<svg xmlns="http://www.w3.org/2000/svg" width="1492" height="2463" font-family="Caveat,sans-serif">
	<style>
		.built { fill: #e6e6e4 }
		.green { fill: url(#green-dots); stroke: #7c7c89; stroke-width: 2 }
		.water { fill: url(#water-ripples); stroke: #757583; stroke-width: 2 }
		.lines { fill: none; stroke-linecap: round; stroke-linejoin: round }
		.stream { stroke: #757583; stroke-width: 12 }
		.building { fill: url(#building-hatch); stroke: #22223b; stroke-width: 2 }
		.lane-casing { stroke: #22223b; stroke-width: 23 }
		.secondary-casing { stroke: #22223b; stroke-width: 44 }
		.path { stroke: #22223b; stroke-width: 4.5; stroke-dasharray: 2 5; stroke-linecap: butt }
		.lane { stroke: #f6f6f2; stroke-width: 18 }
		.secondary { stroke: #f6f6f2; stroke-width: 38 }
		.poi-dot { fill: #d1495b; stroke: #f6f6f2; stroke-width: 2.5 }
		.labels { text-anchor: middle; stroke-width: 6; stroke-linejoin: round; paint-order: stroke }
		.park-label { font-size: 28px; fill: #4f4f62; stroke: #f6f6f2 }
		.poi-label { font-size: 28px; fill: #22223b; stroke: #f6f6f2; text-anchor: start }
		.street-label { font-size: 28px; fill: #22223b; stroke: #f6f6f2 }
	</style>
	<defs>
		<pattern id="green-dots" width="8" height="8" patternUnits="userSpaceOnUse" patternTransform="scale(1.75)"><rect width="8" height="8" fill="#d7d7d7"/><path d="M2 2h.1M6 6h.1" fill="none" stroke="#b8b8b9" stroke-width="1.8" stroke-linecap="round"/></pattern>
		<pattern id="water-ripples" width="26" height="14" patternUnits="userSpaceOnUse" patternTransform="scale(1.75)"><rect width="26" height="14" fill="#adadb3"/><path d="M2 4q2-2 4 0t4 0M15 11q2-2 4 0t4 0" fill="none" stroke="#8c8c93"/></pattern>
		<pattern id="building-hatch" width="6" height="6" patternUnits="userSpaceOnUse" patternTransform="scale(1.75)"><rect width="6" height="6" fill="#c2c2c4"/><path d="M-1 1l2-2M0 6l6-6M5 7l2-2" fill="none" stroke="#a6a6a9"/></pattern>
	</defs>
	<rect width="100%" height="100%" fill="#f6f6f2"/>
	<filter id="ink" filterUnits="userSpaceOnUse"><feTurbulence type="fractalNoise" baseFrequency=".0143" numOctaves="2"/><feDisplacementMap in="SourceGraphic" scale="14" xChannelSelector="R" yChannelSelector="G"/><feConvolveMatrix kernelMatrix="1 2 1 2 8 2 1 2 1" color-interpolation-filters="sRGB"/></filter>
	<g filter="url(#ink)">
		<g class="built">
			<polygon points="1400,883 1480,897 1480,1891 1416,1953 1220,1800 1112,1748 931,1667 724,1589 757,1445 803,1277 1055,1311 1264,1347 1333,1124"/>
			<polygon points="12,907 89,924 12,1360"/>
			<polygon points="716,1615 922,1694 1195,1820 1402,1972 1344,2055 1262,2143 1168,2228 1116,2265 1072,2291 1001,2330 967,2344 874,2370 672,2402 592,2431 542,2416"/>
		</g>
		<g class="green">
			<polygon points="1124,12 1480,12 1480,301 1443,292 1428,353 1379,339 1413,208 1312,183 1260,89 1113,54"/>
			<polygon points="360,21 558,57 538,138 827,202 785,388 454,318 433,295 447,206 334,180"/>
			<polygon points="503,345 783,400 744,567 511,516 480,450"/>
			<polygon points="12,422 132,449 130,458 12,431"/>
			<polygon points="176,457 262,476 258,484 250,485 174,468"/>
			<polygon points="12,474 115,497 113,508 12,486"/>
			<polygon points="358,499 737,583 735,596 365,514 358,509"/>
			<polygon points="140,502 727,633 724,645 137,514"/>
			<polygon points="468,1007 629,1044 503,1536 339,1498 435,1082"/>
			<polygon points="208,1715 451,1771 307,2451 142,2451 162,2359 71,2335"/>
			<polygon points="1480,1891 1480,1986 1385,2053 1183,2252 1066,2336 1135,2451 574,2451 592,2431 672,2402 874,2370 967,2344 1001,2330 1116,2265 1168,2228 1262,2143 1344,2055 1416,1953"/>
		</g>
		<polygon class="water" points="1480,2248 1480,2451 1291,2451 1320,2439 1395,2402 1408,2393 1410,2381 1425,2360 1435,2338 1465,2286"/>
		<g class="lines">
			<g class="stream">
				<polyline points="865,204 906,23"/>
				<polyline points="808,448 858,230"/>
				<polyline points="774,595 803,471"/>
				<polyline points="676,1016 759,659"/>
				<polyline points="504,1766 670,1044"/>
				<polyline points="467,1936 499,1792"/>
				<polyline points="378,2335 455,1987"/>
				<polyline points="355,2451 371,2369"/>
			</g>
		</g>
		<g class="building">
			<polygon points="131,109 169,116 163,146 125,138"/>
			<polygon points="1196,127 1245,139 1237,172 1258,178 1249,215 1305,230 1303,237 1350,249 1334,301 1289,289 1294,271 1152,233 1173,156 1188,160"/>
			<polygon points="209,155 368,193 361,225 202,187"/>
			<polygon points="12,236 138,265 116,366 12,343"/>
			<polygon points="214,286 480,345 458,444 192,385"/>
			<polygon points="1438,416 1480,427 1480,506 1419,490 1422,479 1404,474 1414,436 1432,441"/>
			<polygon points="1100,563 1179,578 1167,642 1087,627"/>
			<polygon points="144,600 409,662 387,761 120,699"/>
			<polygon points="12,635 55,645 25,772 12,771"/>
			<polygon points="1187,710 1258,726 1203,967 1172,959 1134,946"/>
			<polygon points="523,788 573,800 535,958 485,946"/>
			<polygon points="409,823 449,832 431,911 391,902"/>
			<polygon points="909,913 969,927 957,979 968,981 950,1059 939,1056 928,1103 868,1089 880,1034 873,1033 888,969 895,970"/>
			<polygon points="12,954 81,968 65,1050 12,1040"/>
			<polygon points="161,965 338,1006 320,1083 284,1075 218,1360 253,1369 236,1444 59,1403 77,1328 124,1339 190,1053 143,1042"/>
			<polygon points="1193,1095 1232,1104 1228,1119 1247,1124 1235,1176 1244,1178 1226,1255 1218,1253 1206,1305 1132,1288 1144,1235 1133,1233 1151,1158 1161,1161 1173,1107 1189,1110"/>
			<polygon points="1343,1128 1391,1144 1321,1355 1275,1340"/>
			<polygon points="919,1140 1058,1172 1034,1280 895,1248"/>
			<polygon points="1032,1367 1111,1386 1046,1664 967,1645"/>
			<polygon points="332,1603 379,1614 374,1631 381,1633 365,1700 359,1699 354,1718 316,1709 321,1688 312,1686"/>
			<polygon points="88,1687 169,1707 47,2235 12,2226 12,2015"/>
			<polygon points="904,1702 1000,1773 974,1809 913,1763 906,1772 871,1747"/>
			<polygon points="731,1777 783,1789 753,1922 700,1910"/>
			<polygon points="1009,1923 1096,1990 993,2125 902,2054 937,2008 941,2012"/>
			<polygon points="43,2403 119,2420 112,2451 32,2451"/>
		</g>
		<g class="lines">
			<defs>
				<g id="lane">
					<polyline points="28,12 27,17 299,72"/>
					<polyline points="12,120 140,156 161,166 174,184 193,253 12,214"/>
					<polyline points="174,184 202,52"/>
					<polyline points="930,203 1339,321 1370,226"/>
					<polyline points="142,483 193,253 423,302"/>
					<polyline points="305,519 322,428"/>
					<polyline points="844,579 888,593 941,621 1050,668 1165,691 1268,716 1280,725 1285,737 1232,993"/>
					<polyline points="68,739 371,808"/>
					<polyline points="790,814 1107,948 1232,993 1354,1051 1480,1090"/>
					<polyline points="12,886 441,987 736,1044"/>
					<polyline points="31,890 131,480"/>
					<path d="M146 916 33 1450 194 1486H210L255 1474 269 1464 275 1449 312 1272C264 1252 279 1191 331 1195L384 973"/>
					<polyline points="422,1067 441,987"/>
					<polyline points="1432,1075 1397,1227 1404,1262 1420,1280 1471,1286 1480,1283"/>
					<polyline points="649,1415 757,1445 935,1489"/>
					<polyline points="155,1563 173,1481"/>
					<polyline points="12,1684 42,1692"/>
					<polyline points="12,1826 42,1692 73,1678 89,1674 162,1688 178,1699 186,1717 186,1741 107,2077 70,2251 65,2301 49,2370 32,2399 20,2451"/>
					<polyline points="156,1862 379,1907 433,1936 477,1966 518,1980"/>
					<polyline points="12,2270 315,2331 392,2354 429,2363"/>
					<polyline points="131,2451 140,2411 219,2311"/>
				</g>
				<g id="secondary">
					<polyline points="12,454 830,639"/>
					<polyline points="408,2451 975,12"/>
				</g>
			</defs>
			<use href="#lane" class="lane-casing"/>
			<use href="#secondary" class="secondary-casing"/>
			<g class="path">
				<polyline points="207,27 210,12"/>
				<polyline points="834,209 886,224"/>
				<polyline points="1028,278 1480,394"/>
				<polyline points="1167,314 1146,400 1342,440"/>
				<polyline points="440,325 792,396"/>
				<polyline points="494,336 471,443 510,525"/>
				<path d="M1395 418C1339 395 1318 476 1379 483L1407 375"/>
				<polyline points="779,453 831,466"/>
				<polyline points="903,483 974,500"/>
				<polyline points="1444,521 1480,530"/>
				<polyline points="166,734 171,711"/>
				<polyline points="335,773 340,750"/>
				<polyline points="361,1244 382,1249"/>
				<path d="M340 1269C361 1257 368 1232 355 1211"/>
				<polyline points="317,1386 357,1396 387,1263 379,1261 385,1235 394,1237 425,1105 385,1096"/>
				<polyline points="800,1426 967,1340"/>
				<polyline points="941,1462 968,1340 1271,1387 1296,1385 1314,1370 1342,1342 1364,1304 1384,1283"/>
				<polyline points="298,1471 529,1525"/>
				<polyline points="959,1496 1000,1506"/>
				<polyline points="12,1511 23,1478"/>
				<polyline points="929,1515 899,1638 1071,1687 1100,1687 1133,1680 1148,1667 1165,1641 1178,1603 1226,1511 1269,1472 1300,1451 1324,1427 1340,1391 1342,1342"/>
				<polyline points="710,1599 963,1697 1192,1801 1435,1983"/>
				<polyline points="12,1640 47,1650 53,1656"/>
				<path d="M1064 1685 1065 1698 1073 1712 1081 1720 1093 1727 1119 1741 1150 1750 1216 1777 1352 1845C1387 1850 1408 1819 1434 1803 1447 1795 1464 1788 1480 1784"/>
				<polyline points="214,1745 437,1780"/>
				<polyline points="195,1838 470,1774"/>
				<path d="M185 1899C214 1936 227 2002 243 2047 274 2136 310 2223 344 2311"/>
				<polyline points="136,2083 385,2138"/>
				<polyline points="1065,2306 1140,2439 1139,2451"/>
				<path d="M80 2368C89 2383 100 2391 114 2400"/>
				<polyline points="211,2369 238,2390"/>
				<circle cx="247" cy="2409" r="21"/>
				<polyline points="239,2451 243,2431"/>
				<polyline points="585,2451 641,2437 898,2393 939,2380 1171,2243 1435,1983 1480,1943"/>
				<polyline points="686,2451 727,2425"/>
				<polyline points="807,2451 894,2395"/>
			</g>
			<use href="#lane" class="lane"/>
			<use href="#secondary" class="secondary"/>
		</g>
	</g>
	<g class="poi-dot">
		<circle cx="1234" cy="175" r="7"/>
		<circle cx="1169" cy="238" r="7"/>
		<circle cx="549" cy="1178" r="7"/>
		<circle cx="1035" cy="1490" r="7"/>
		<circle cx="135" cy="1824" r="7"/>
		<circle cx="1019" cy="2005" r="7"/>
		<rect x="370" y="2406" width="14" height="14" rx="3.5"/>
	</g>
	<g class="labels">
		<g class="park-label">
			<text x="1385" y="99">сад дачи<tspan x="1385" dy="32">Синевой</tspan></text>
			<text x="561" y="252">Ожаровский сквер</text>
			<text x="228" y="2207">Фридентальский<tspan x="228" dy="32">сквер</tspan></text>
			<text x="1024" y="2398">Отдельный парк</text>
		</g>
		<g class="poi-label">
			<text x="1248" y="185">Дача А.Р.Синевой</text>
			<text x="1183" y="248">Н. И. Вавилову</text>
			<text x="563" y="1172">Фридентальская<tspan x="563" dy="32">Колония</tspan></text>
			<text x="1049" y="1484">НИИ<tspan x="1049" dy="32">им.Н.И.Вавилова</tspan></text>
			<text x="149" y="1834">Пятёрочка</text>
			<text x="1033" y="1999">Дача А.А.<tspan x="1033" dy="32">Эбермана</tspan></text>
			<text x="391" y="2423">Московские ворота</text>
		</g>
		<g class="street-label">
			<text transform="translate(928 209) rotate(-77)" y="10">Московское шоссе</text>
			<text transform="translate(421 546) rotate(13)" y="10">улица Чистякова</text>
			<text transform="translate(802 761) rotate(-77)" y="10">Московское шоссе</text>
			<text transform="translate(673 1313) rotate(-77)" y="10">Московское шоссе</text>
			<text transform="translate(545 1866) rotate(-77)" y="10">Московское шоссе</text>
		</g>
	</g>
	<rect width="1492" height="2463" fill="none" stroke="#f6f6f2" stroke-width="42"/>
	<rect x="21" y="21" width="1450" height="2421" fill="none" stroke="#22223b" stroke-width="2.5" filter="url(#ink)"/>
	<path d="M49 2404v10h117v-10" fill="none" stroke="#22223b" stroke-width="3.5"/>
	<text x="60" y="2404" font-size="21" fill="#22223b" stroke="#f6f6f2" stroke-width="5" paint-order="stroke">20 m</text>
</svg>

+++

◆ Assignment ◆
Using the material above, find each line that holds "labels" and copy that line.

◆ Solution ◆
		.labels { text-anchor: middle; stroke-width: 6; stroke-linejoin: round; paint-order: stroke }
	<g class="labels">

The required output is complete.